### Tasks to complete
1. In the forum thread on NoSQL and relational databases, what does one reply say databases offer that makes reimplementing them on your own a big, bug-prone project?
2. Extend the forum thread on NoSQL and relational databases by writing the reply that follows its final "Re: (Score:3)" header.

### Text block
Re:Not getting RDMS (Score:5, Insightful)
I completely agree. A lot of non-DB centric people think that they can do more in the app tier, effectively using their databases as glorified file stores. Why even have a database server in those instances? I'm not saying that everything should be done in the database, either, but take advantage of every tool you have.
NoSQL has a place, so does relational. Learn their strengths and determine which is the best fit for your project. Then, learn how to use the tool to its fullest.
Re: (Score:2)
Unfortunately the developers of these "NoSQL"databases seem to have the same idea. I'm working with one that shill remain nameless but sounds oddly like a piece of fruit right now. The generally accepted best practice for scaling is to pull as much of the logic out of the database layer. While there are fancy aggregation pieces, they're all impossibly slow (and hamper concurrency). Argh.
Re: (Score:2)
A lot of non-DB centric people think that they can do more in the app tier, effectively using their databases as glorified file stores. Why even have a database server in those instances?
This is pretty easy to answer, I think: because databases offer ACID attributes. Reimplementing those on your own is a big project and likely to create bugs; it's a lot easier to just grab an existing database and use it.
For instance, what if you need a "glorified file store" that multiple processes on multiple systems can
Re: (Score:3)

### Data section
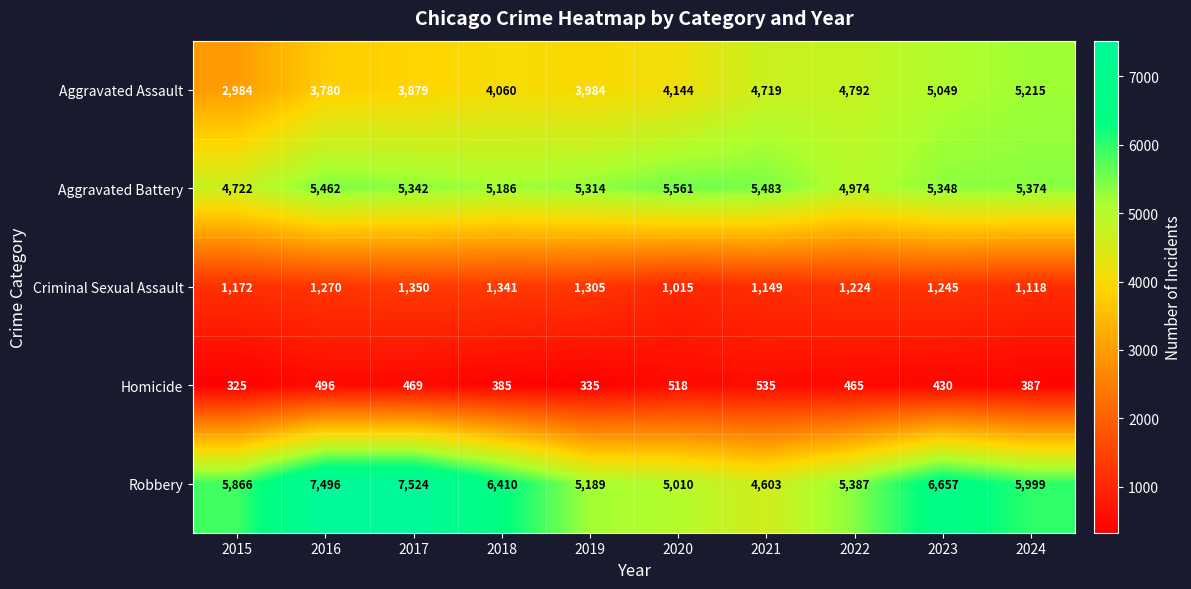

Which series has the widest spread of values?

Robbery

* * *

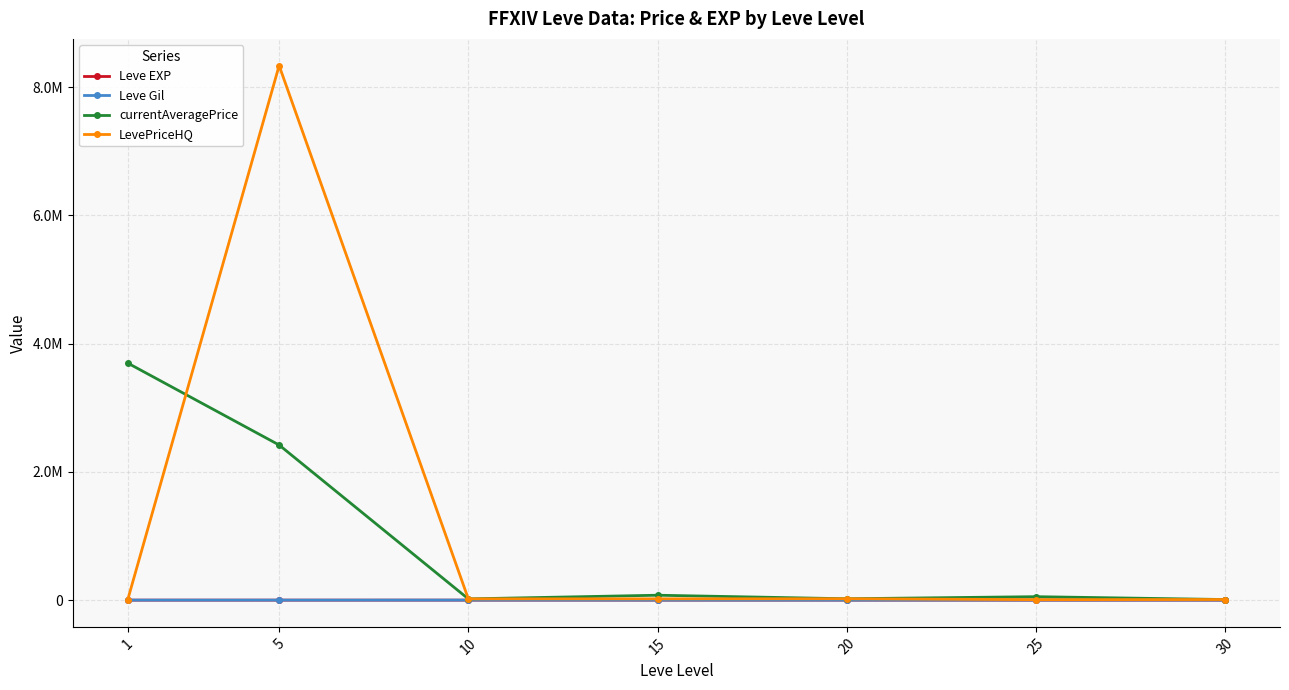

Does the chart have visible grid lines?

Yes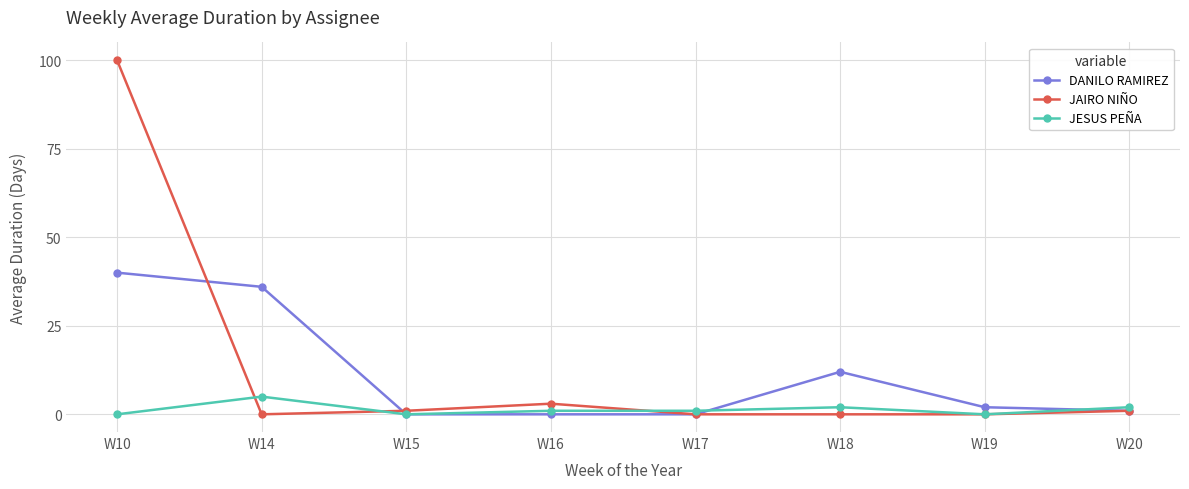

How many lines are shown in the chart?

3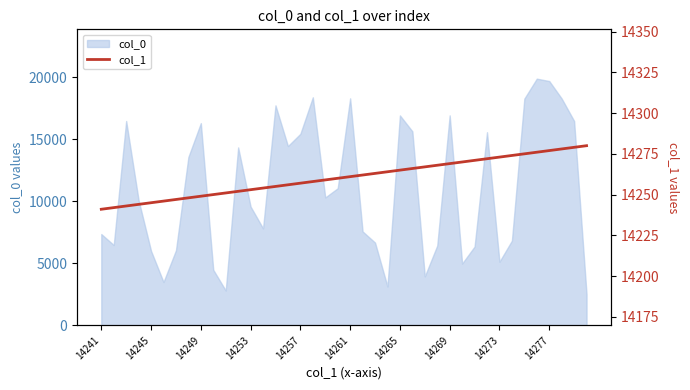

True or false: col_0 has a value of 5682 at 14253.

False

### Answers to the exercises
1. ACID attributes.

2.
I think the main problem is application developers not understanding anything about database theory. The vast majority of databases I encounter are not normalized at all, and it's almost always because they were designed by a developer with no database background.
Or a developer who is experienced enough to know how bad an idea an overly normalized database is for most applications.
Re: (Score:3)
You've got it backwards. The highly normalized database is connected to transaction processing. Highly normalized databases have few lock issues and are optimized for transaction processing. Also TPS is narrow so you have good coders dealing with the relatively little code that bangs on it hard.
The read-only database denormalized for simplicity and query performance is the data warehouse. That's where the report monkeys work.
Why not PostgreSQL? (Score:5, Interesting)
PostgreSQL 9.2 beta improves scalability, adds JSON
http://www.h-online.com/open/news/item/PostgreSQL-9-2-beta-improves-scalability-adds-JSON-1573815.html [h-online.com]
Comment removed (Score:5, Funny)
Re: (Score:2)
Re: (Score:2)
MySql-s MyIsam is much faster with reads than PostgreSql. I think for the things people use NoSql, MyIsam is perfect. And when you want to move better ACID support, you can effortlessly switch to InnoDB.
Re: (Score:3)
That's all fine until you need to actually write to that table. With myISAM any write needs a table lock, and that makes performance drop like a rock.
Re: (Score:2)
And how is it worse than NoSQL?
Anyway, that's when you move to InnoDB.
Re: (Score:2)
And with InnoDB you still get table locks every time you update an autoincrement field. Performance then drops like a fucking rock. Anyway, that's when you move to Postgres.
Re: (Score:2)
Not really.
MySQL is good enough for 80% of the currently web sites. Damn it, even PHP is good enough for a small site.
As someone below states, if you need to be serious about ACID, you can switch to InnoDB.
Are you pissed of with Oracle? Go for MariaDB.
I like PostGRES, and acknowledge its technical superiority on every single aspect of MySQL.
But I'm using MariaDB on my site: I (still) don't need the PostGRES superiority, and MariaDB is easier to maintain (not to mention its smaller memory footprint!).
Re: (Score:2)
I use mysql because it is the best database supported by my cheap ass webhost (access? hells no) for free (mssql for $20 a month? no thanks).
Nosql in Postgres (Score:4, Interesting)
or altenatively you can use the hstore data type.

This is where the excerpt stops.